Base model sycophancy feels very dependent on the training distribution and prompting. I'd guess there are some prompts where a pretrained model will always agree with other voices in the prompt, and some where it would disagree, because on some websites where people agree a lot, on some websites where people disagree, and maybe an effect where it will switch positions every step to simulate an argument between two teams.
I'd be very afraid that the track would flex and absorb energy because it has such a long unsupported span, would first test a top-two-thirds roll to see the flex. Also i might calculate the rotational KE of the ball at the end, to see if that absorbs a significant fraction of the energy
If automating alignment research worked, but took 1000+ tokens per researcher-second, it would be much more difficult to develop, because you'd need to run the system for 50k-1M tokens between each "reward signal or such". Once it's 10 or less tokens per researcher second, it'll be easy to develop and improve quickly.
AIs could learn to cooperate with perfect selfishness, but humans and AIs usually learn easier to compute heuristics / "value shards" early in training, which persist to some extent after the agent discovers the true optimal policy, although reflection or continued training could stamp out the value shards later.
The big reason why humans are cosmopolitan might be that we evolved in multipolar environments, where helping others is instrumental. If so, just training AIs in multipolar environments that incentivize cooperation could be all it takes to get some amount of instrumental-made-terminal-by-optimization-failure cosmopolitanism.
if I were doing this, I'd use gpt-4 to translate it into the style of a specific person, preferably a deceased public figure, then edit the result. I'd guess GPTs are better at translating to a specific style than removing style
I think the fact that some process produced the image and showed it to you is a lot of evidence. Your theories need to be compatible with something intelligent deciding to produce the image and show it to you. Therefore you could in principle (although I think unlikely) arrive at GR from a render of a simulated apple, by considering universes that support intelligence where said intelligence would make an image of an apple.
One takeaway from this would be "CoT is more accurate at the limit of the model's capabilities". Given this, you could have a policy of only using the least capable model for every task to make CoT more influential. Of course this means you always get barely-passable model performance, which is unfortunate. Also, people often use CoT in cases where it intuitively wouldn't help, such as common sense NLP questions, where I'd expect influential CoT to be pretty unnatural.

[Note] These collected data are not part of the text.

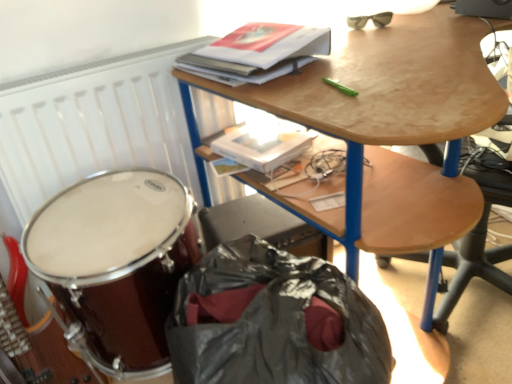
You are a GUI agent. You are given a task and a screenshot of the screen. Output one action in this format:
    pyautogui.click(x=<x>, y=<y>)
    Task: Click on the free location to the right of hardcover book at upper center
    This screenshot has width=512, height=384.
    Given the screenshot: What is the action you would take?
    pyautogui.click(x=374, y=50)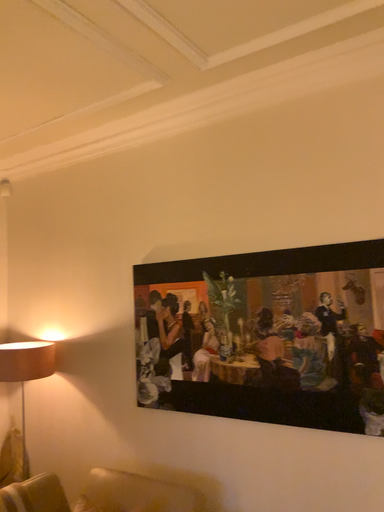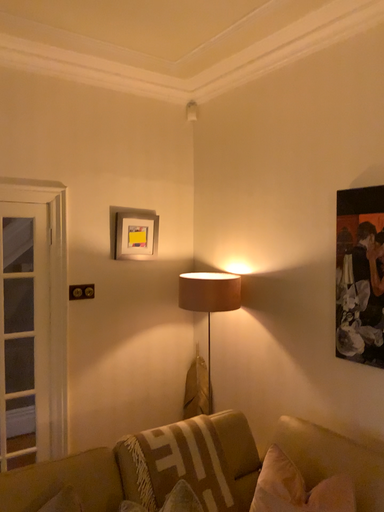
Question: Which way did the camera rotate in the video?

Choices:
 (A) rotated right
 (B) rotated left

Answer: (B)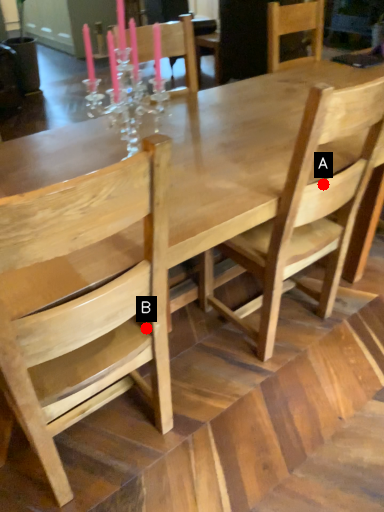
Question: Two points are circled on the image, labeled by A and B beside each circle. Which point is closer to the camera?

Choices:
 (A) A is closer
 (B) B is closer

Answer: (B)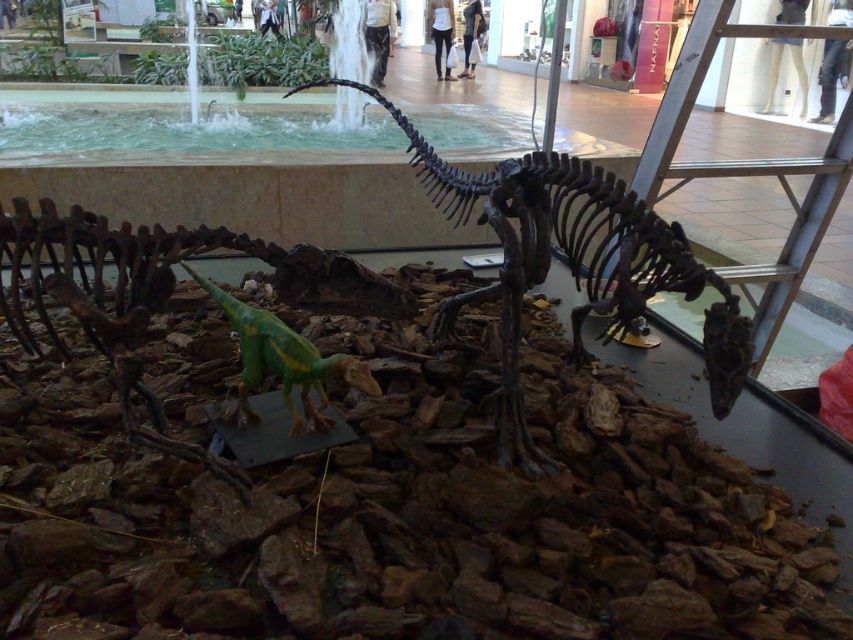
Question: Is brown metallic skeleton at center thinner than metallic silver ladder at right?

Choices:
 (A) no
 (B) yes

Answer: (B)

Question: Which object is the farthest from the metallic silver ladder at right?

Choices:
 (A) green matte plastic dinosaur at center
 (B) brown metallic skeleton at center

Answer: (A)

Question: Does brown metallic skeleton at center appear on the left side of metallic silver ladder at right?

Choices:
 (A) yes
 (B) no

Answer: (A)

Question: Does metallic silver ladder at right appear over green matte plastic dinosaur at center?

Choices:
 (A) yes
 (B) no

Answer: (A)

Question: Which of these objects is positioned farthest from the metallic silver ladder at right?

Choices:
 (A) brown metallic skeleton at center
 (B) green matte plastic dinosaur at center

Answer: (B)

Question: Based on their relative distances, which object is farther from the brown metallic skeleton at center?

Choices:
 (A) green matte plastic dinosaur at center
 (B) metallic silver ladder at right

Answer: (A)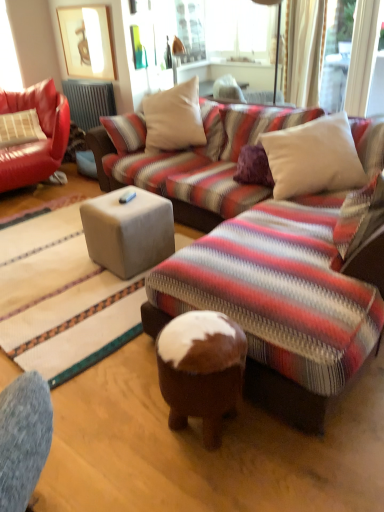
Question: Does leather couch at left lie behind white soft cushion at upper right, the 1th pillow when ordered from right to left?

Choices:
 (A) yes
 (B) no

Answer: (A)

Question: Considering the relative sizes of leather couch at left and white soft cushion at upper right, the 2th pillow from the back, in the image provided, is leather couch at left taller than white soft cushion at upper right, the 2th pillow from the back,?

Choices:
 (A) no
 (B) yes

Answer: (B)

Question: Is leather couch at left closer to camera compared to white soft cushion at upper right, acting as the 1th pillow starting from the front?

Choices:
 (A) yes
 (B) no

Answer: (B)

Question: Considering the relative sizes of leather couch at left and white soft cushion at upper right, the 1th pillow when ordered from right to left, in the image provided, is leather couch at left smaller than white soft cushion at upper right, the 1th pillow when ordered from right to left,?

Choices:
 (A) no
 (B) yes

Answer: (A)

Question: Is leather couch at left far away from white soft cushion at upper right, the 1th pillow when ordered from right to left?

Choices:
 (A) yes
 (B) no

Answer: (A)

Question: From a real-world perspective, is leather couch at left positioned above or below matte wooden picture frame at upper left?

Choices:
 (A) above
 (B) below

Answer: (B)

Question: From the image's perspective, relative to matte wooden picture frame at upper left, is leather couch at left above or below?

Choices:
 (A) below
 (B) above

Answer: (A)

Question: Is point 62,133 closer or farther from the camera than point 104,68?

Choices:
 (A) closer
 (B) farther

Answer: (A)

Question: Considering their positions, is leather couch at left located in front of or behind matte wooden picture frame at upper left?

Choices:
 (A) behind
 (B) front

Answer: (B)

Question: In the image, is leather pillow at left, placed as the second pillow when sorted from front to back, positioned in front of or behind white soft cushion at upper right, the 2th pillow from the back?

Choices:
 (A) behind
 (B) front

Answer: (A)

Question: Looking at their shapes, would you say leather pillow at left, which ranks as the 1th pillow in left-to-right order, is wider or thinner than white soft cushion at upper right, acting as the 2th pillow starting from the top?

Choices:
 (A) wide
 (B) thin

Answer: (B)

Question: Is point (13, 136) closer or farther from the camera than point (281, 150)?

Choices:
 (A) farther
 (B) closer

Answer: (A)

Question: From the image's perspective, is leather pillow at left, the second pillow ordered from the bottom, located above or below white soft cushion at upper right, acting as the 1th pillow starting from the front?

Choices:
 (A) below
 (B) above

Answer: (B)

Question: Is point (362, 172) positioned closer to the camera than point (144, 264)?

Choices:
 (A) farther
 (B) closer

Answer: (B)

Question: Is white soft cushion at upper right, the 1th pillow when ordered from right to left, bigger or smaller than suede-like beige cube at center?

Choices:
 (A) big
 (B) small

Answer: (A)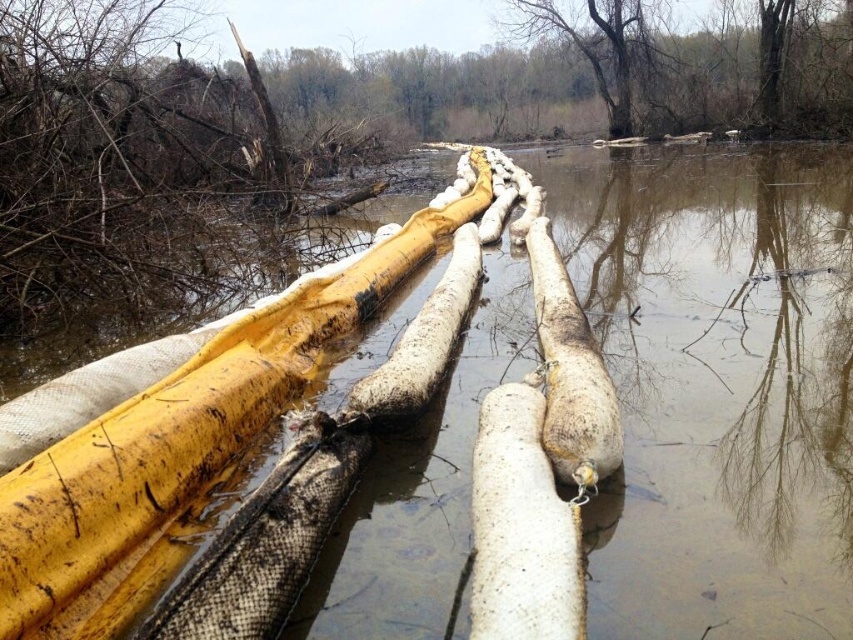
Looking at this image, who is more distant from viewer, [509,413] or [590,56]?

The point [590,56] is more distant.

Between white rough log at center and brown bark tree at upper center, which one is positioned higher?

brown bark tree at upper center is higher up.

The width and height of the screenshot is (853, 640). Find the location of `white rough log at center`. white rough log at center is located at coordinates (521, 528).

based on semi-private rumors and such, i think their current best model is significantly behind gpt4
>Why did you decide to go with the equivalence of 1 token = 1 bit? Since a token can usually take on the order of 10k to 100k possible values, wouldn't 1 token equal 13-17 bits a more accurate equivalence?
LLMs make very inneficient use of their context size because they're writing human-like text which is predictable. Human text is like 0.6 bits/byte, so maybe 2.5 bits per token. Text used in language model scaffolding and such tends to be even more predictable (by maybe 30%)
Why measure flops at FP32? All the big training runs in the last 2 years are FP16 right?
Foundation Models tend to have a more limited type of orthogonality - they're good at pursuing any goal that's plausible under the training distribution, meaning they can pursue any goal that humans would plausibly have (with some caveats I guess). This is most true without outcome-based RL on top of the foundation model, but I'd guess some of the orthogonality transfers through RL.
Imo they are silent bc they're failing at capabilities and don't see popular games (which are flashier) as good research anymore
When I first saw "save all weights to on chip hardware", I thought it would be super expensive, but actually saving like 5 times the GPU's memory to a seperate flash chip would only cost $20 (80GB*5 at 5 cents per gigabyte for flash storage). It can be way cheaper bc it's low bandwidth and slow.